[Dataset entries]
* * *

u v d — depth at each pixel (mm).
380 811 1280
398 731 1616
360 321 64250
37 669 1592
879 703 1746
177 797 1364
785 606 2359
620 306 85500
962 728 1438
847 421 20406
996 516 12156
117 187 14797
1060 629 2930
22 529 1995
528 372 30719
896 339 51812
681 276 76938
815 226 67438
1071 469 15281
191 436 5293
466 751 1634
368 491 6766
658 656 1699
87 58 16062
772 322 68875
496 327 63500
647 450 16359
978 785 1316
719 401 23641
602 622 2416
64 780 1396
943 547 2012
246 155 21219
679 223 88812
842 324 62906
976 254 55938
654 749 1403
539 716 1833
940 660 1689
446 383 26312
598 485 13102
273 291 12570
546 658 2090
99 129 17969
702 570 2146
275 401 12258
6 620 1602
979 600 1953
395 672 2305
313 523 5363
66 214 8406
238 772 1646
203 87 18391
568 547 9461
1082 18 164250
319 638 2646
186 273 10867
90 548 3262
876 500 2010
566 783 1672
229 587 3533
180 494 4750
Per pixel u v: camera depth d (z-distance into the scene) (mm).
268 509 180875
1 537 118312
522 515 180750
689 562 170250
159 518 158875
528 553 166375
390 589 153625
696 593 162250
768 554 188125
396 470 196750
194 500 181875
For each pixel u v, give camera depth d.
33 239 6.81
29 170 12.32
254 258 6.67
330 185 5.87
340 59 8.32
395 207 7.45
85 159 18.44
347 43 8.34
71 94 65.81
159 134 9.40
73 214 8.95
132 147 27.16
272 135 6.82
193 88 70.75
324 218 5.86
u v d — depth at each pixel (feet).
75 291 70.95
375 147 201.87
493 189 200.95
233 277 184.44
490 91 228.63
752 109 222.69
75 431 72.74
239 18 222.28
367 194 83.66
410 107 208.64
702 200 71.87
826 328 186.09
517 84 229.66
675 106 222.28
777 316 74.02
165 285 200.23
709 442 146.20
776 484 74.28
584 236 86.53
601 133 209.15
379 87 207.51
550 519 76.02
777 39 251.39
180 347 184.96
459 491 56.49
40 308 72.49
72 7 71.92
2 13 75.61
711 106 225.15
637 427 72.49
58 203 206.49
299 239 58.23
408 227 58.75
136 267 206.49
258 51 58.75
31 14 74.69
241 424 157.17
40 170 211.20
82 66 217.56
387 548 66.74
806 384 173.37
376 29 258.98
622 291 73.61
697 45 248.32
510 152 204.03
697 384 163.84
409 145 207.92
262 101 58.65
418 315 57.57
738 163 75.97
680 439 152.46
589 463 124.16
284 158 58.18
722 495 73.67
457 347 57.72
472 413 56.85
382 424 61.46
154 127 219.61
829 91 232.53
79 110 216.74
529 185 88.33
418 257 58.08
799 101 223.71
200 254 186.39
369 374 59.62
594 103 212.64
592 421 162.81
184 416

* * *

Take exactly the lines from the one containing "752 109 222.69" through the one containing "82 66 217.56" in the data above, and output them with nothing added.

752 109 222.69
75 431 72.74
239 18 222.28
367 194 83.66
410 107 208.64
702 200 71.87
826 328 186.09
517 84 229.66
675 106 222.28
777 316 74.02
165 285 200.23
709 442 146.20
776 484 74.28
584 236 86.53
601 133 209.15
379 87 207.51
550 519 76.02
777 39 251.39
180 347 184.96
459 491 56.49
40 308 72.49
72 7 71.92
2 13 75.61
711 106 225.15
637 427 72.49
58 203 206.49
299 239 58.23
408 227 58.75
136 267 206.49
258 51 58.75
31 14 74.69
241 424 157.17
40 170 211.20
82 66 217.56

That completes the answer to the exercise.